Every line below from the one with "Традиционное угощение на Лиго —" through the one with "BREDDE: 437,5MM, HØYDE: 140MM" should be retyped exactly, both ends included; no other lines and no pictures.

(Material provided begins)

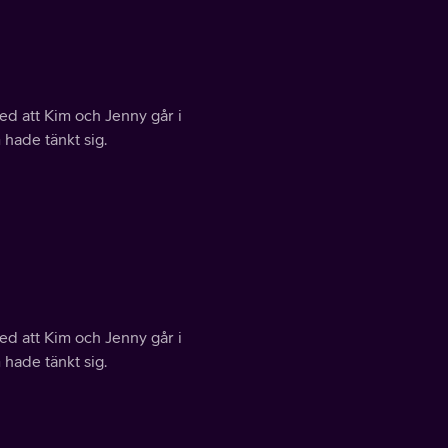
ed att Kim och Jenny går i
 hade tänkt sig.
ed att Kim och Jenny går i
 hade tänkt sig.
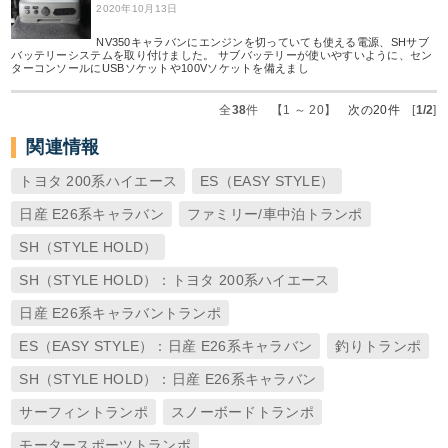
2020年10月13日
NV350キャラバンにエンジンを切っていても使える電源、SHサブ
バッテリーシステムを取り付けました。 サブバッテリーが使いやすいように、セン
ターコンソールにUSBソケットや100Vソケットを備えまし
全
38
件 【1 ～ 20】
次の20件
[
1/2
]
関連情報
トヨタ 200系ハイエース
ES（EASY STYLE）
日産 E26系キャラバン
ファミリー/車中泊トランポ
SH（STYLE HOLD）
SH（STYLE HOLD）：トヨタ 200系ハイエース
日産 E26系キャラバントランポ
ES（EASY STYLE）：日産 E26系キャラバン
釣りトランポ
SH（STYLE HOLD）：日産 E26系キャラバン
サーフィントランポ
スノーボードトランポ
モータースポーツトランポ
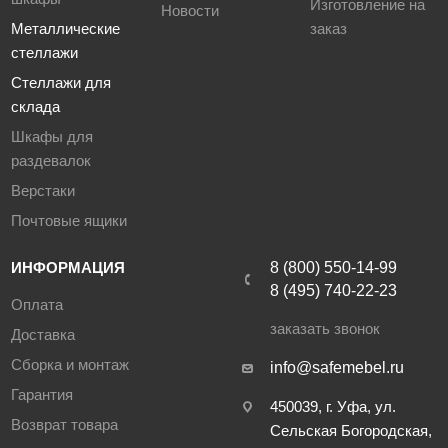
Изготовление на
Новости
Металлические
заказ
стеллажи
Стеллажи для
склада
Шкафы для
раздевалок
Верстаки
Почтовые ящики
ИНФОРМАЦИЯ
8 (800) 550-14-99
8 (495) 740-22-23
Оплата
заказать звонок
Доставка
Сборка и монтаж
info@safemebel.ru
Гарантия
450039, г. Уфа, ул.
Возврат товара
Сельская Богородская,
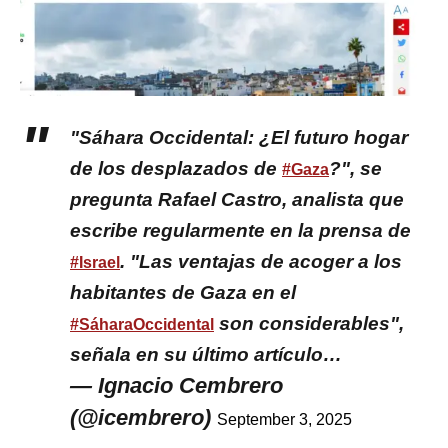
"Sáhara Occidental: ¿El futuro hogar
de los desplazados de
?", se
#Gaza
pregunta Rafael Castro, analista que
escribe regularmente en la prensa de
. "Las ventajas de acoger a los
#Israel
habitantes de Gaza en el
son considerables",
#SáharaOccidental
señala en su último artículo…
— Ignacio Cembrero
(@icembrero)
September 3, 2025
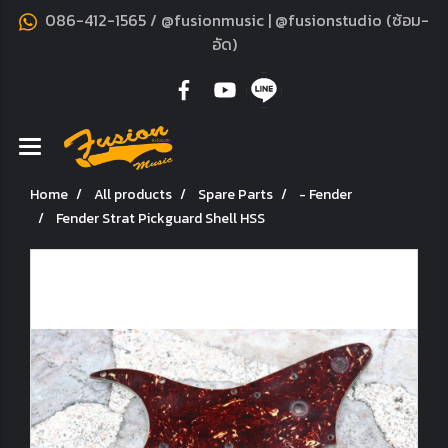
086-412-1565 / @fusionmusic | @fusionstudio (ซ้อม-
อัด)
Home
All products
Spare Parts
- Fender
Fender Strat Pickguard Shell HSS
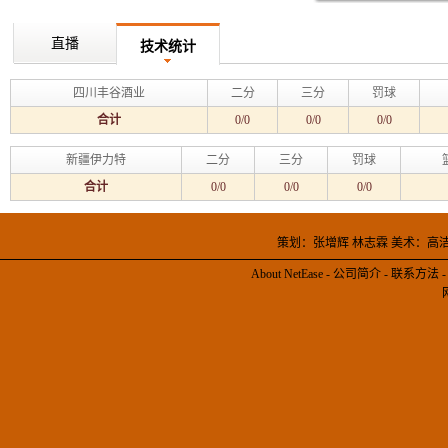
直播
技术统计
四川丰谷酒业
二分
三分
罚球
合计
0/0
0/0
0/0
新疆伊力特
二分
三分
罚球
合计
0/0
0/0
0/0
策划：张增辉 林志霖 美术：高
About NetEase
-
公司简介
-
联系方法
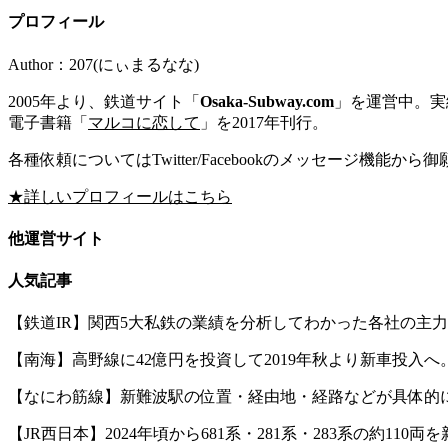
プロフィール
Author：207(にぃまるなな)
2005年より、鉄道サイト「
Osaka-Subway.com
」を運営中。実績
電子書籍「
マルコに恋して
」を2017年刊行。
各種依頼についてはTwitter/Facebookのメッセージ機能から
★詳しいプロフィールはこちら
他運営サイト
人気記事
【鉄道IR】関西5大私鉄の業績を分析してわかった各社の主
【南海】高野線に42億円を投資して2019年秋より新車投入へ。
【なにわ筋線】新難波駅の位置・経由地・経路などが具体的
【JR西日本】2024年頃から681系・281系・283系の約110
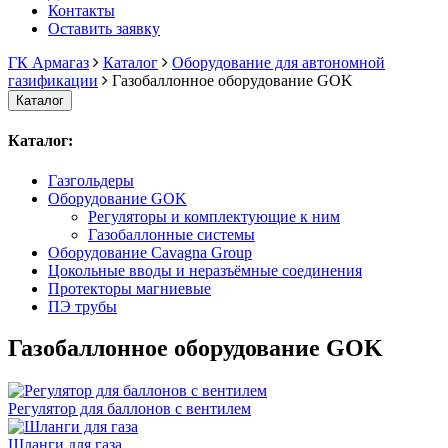
Контакты
Оставить заявку
ГК Армагаз
Каталог
Оборудование для автономной
газификации
Газобаллонное оборудование GOK
Каталог
Каталог:
Газгольдеры
Оборудование GOK
Регуляторы и комплектующие к ним
Газобаллонные системы
Оборудование Cavagna Group
Цокольные вводы и неразъёмные соединения
Протекторы магниевые
ПЭ трубы
Газобаллонное оборудование GOK
Регулятор для баллонов с вентилем
Шланги для газа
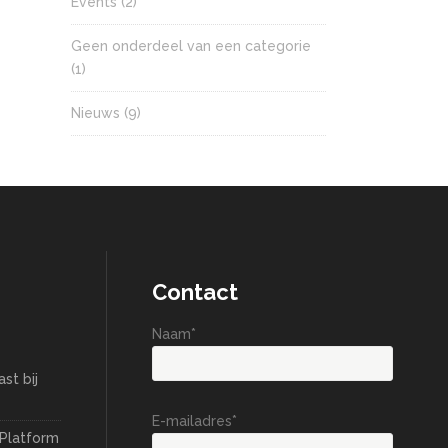
Events
(2)
Geen onderdeel van een categorie
(1)
Nieuws
(9)
Contact
Naam*
st bij
E-mailadres*
 Platform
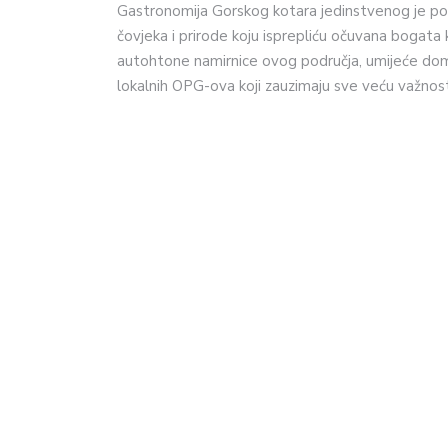
Gastronomija Gorskog kotara jedinstvenog je pot
čovjeka i prirode koju isprepliću očuvana bogata 
autohtone namirnice ovog područja, umijeće doma
lokalnih OPG-ova koji zauzimaju sve veću važnos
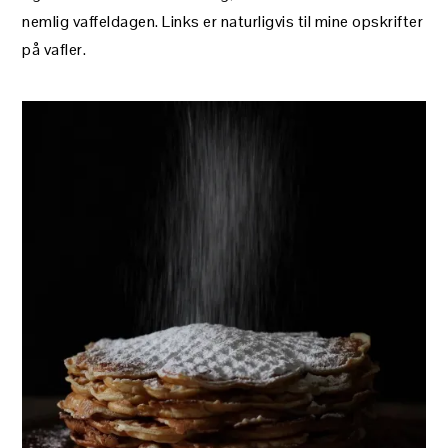
nemlig vaffeldagen. Links er naturligvis til mine opskrifter
på vafler.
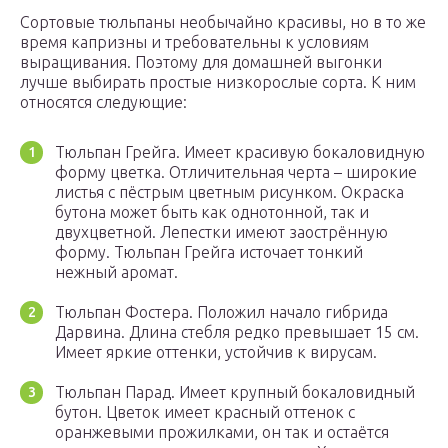
Сортовые тюльпаны необычайно красивы, но в то же
время капризны и требовательны к условиям
выращивания. Поэтому для домашней выгонки
лучше выбирать простые низкорослые сорта. К ним
относятся следующие:
Тюльпан Грейга. Имеет красивую бокаловидную
форму цветка. Отличительная черта – широкие
листья с пёстрым цветным рисунком. Окраска
бутона может быть как однотонной, так и
двухцветной. Лепестки имеют заострённую
форму. Тюльпан Грейга источает тонкий
нежный аромат.
Тюльпан Фостера. Положил начало гибрида
Дарвина. Длина стебля редко превышает 15 см.
Имеет яркие оттенки, устойчив к вирусам.
Тюльпан Парад. Имеет крупный бокаловидный
бутон. Цветок имеет красный оттенок с
оранжевыми прожилками, он так и остаётся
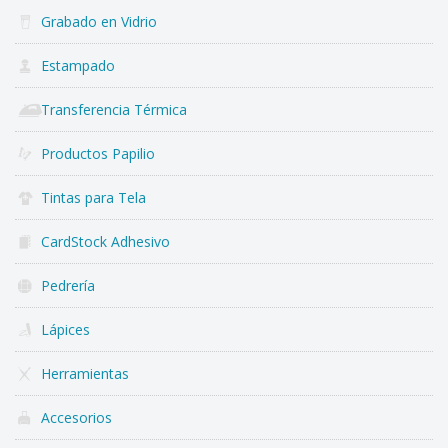
Grabado en Vidrio
Estampado
Transferencia Térmica
Productos Papilio
Tintas para Tela
CardStock Adhesivo
Pedrería
Lápices
Herramientas
Accesorios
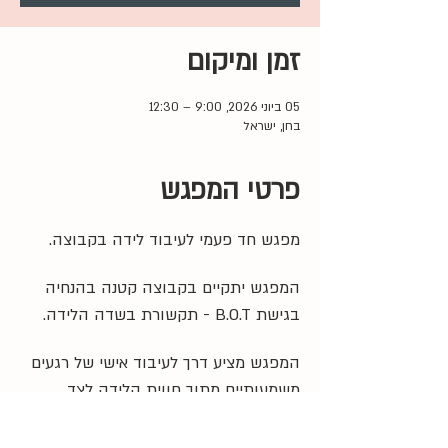
זמן ומיקום
05 ביוני 2026, 9:00 – 12:30
בחן, ישראל
פרטי המפגש
מפגש חד פעמי לעיבוד לידה בקבוצה. 
המפגש יתקיים בקבוצה קטנה בהנחיה 
בגישת B.O.T - תקשורת בשדה הלידה.
המפגש מציע דרך לעיבוד אישי של רגעים 
משמעותיים מתוך חווית הלידה לצד 
האפשרות לשיתוף ותמיכה במרחב 
הקבוצתי.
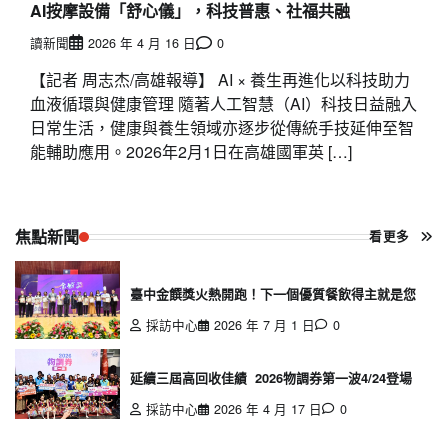
AI按摩設備「舒心儀」，科技普惠、社福共融
讀新聞
2026 年 4 月 16 日
0
【記者 周志杰/高雄報導】 AI × 養生再進化以科技助力
血液循環與健康管理 隨著人工智慧（AI）科技日益融入
日常生活，健康與養生領域亦逐步從傳統手技延伸至智
能輔助應用。2026年2月1日在高雄國軍英 […]
焦點新聞
看更多
臺中金饌獎火熱開跑！下一個優質餐飲得主就是您
採訪中心
2026 年 7 月 1 日
0
延續三屆高回收佳績 2026物調券第一波4/24登場
採訪中心
2026 年 4 月 17 日
0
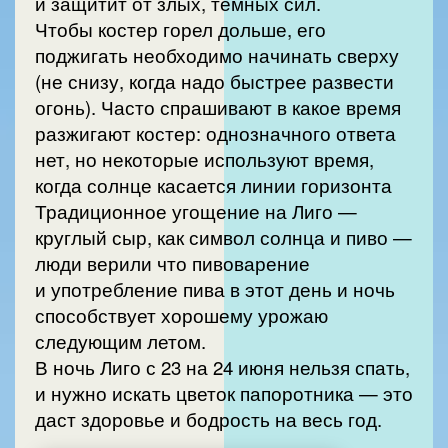
и защитит от злых, тёмных сил.
Чтобы костер горел дольше, его
поджигать необходимо начинать сверху
(не снизу, когда надо быстрее развести
огонь). Часто спрашивают в какое время
разжигают костер: однозначного ответа
нет, но некоторые используют время,
когда солнце касается линии горизонта
Традиционное угощение на Лиго —
круглый сыр, как символ солнца и пиво —
люди верили что пивоварение
и употребление пива в этот день и ночь
способствует хорошему урожаю
следующим летом.
В ночь Лиго с 23 на 24 июня нельзя спать,
и нужно искать цветок папоротника — это
даст здоровье и бодрость на весь год.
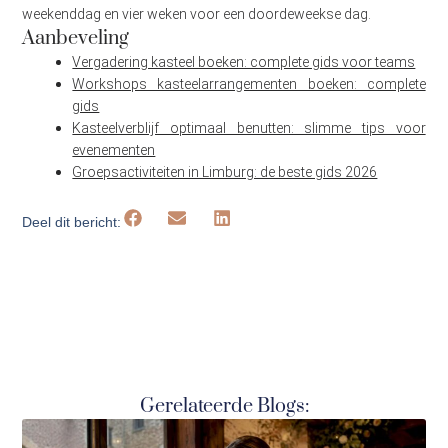
weekenddag en vier weken voor een doordeweekse dag.
Aanbeveling
Vergadering kasteel boeken: complete gids voor teams
Workshops kasteelarrangementen boeken: complete
gids
Kasteelverblijf optimaal benutten: slimme tips voor
evenementen
Groepsactiviteiten in Limburg: de beste gids 2026
Deel dit bericht:
Gerelateerde Blogs:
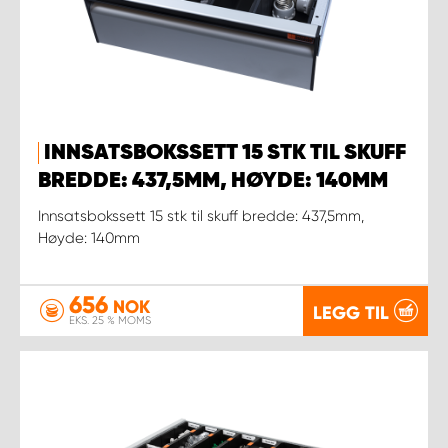
INNSATSBOKSSETT 15 STK TIL SKUFF
BREDDE: 437,5MM, HØYDE: 140MM
Innsatsbokssett 15 stk til skuff bredde: 437,5mm,
Høyde: 140mm
656
NOK
LEGG TIL
EKS. 25 % MOMS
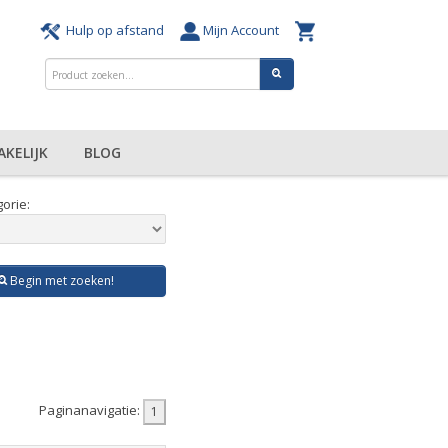
Hulp op afstand
Mijn Account
AKELIJK
BLOG
orie:
Begin met zoeken!
Paginanavigatie:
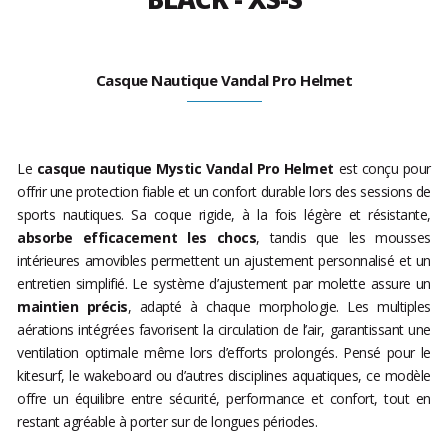
Casque Nautique Vandal Pro Helmet
Le
casque nautique Mystic Vandal Pro Helmet
est conçu pour
offrir une protection fiable et un confort durable lors des sessions de
sports nautiques. Sa coque rigide, à la fois légère et résistante,
absorbe efficacement les chocs
, tandis que les mousses
intérieures amovibles permettent un ajustement personnalisé et un
entretien simplifié. Le système d’ajustement par molette assure un
maintien précis
, adapté à chaque morphologie. Les multiples
aérations intégrées favorisent la circulation de l’air, garantissant une
ventilation optimale même lors d’efforts prolongés. Pensé pour le
kitesurf, le wakeboard ou d’autres disciplines aquatiques, ce modèle
offre un équilibre entre sécurité, performance et confort, tout en
restant agréable à porter sur de longues périodes.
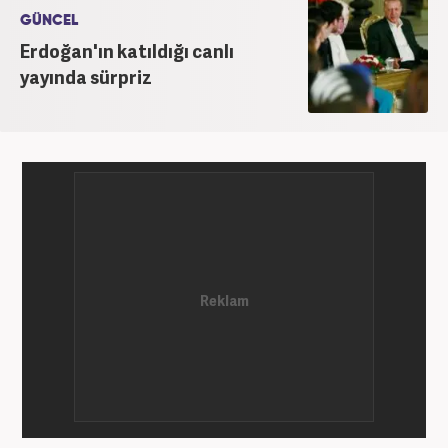
GÜNCEL
Erdoğan'ın katıldığı canlı
yayında sürpriz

(Material provided ends)

| Solution for this task |
Традиционное угощение на Лиго —
круглый сыр, как символ солнца и пиво —
люди верили что пивоварение
и употребление пива в этот день и ночь
способствует хорошему урожаю
следующим летом.
В ночь Лиго с 23 на 24 июня нельзя спать,
и нужно искать цветок папоротника — это
даст здоровье и бодрость на весь год.
weekenddag en vier weken voor een doordeweekse dag.
Aanbeveling
Vergadering kasteel boeken: complete gids voor teams
Workshops kasteelarrangementen boeken: complete
gids
Kasteelverblijf optimaal benutten: slimme tips voor
evenementen
Groepsactiviteiten in Limburg: de beste gids 2026
Deel dit bericht:
Gerelateerde Blogs:
INNSATSBOKSSETT 15 STK TIL SKUFF
BREDDE: 437,5MM, HØYDE: 140MM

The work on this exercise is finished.